Ponifasio’s theme is dramatized in depth in I AM; extreme physicality, poetic movement, music, chanting, sound and light are all part of the theatrical mix.

Ponifasio works in a deliberate, precise way; his dancers, clad in black, move slowly across the stage, silhouetted against a slanting grey blackdrop. Then a voice barks out guttural commands and, under a hot white light, the civilians become soldiers taking part in a war, a war that explodes all around them with all the force and fury of an atomic attack.

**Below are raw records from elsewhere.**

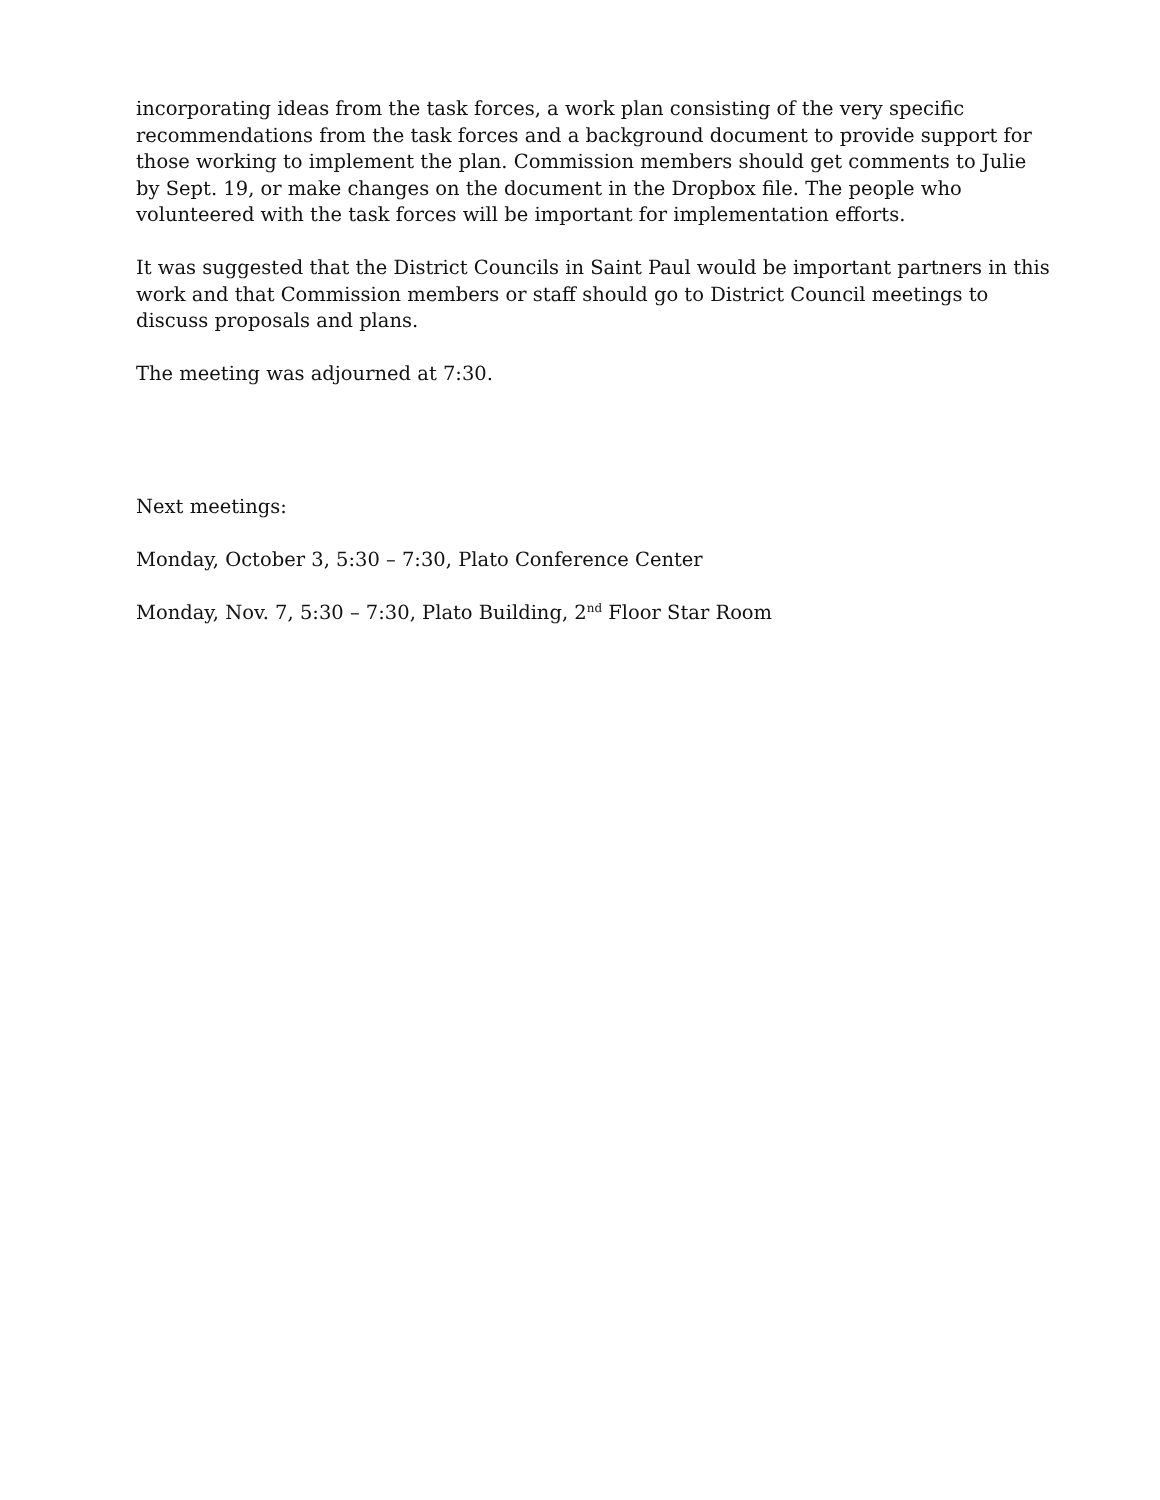incorporating ideas from the task forces, a work plan consisting of the very specific recommendations from the task forces and a background document to provide support for those working to implement the plan. Commission members should get comments to Julie by Sept. 19, or make changes on the document in the Dropbox file. The people who volunteered with the task forces will be important for implementation efforts.
It was suggested that the District Councils in Saint Paul would be important partners in this work and that Commission members or staff should go to District Council meetings to discuss proposals and plans.
The meeting was adjourned at 7:30.
Next meetings:
Monday, October 3, 5:30 – 7:30, Plato Conference Center
Monday, Nov. 7, 5:30 – 7:30, Plato Building, 2<sup>nd</sup> Floor Star Room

I AM runs for nearly two hours, but the tension never lets up; the drama keeps building, intensifying. Sometimes a solitary figure appears and tries to sing over all the chaos and furor; it is a reflection of the struggle for redemption and deliverance taking place on stage–-man’s quest for peace in a time of strife.

Ponifasio was inspired by a painting by the New Zealand artist Colin McCahon, “Victory Over Death.” The former also drew on texts by Heiner Muller (“Hamlet Machine”) and Antonin Artaud (“To Have Done with the Judgment of God”). Ponifasio also designed and directed I AM, with the expert help of lighting designer Helen Todd.

The collaboration resulted in an evening of unforgettable images and heart-rending emotions.

I AM was a co-production of Festival d’Avignon, Ruhrtiennale, International Festival of the Arts, Edinburgh International Festival and Auckland Arts Festival.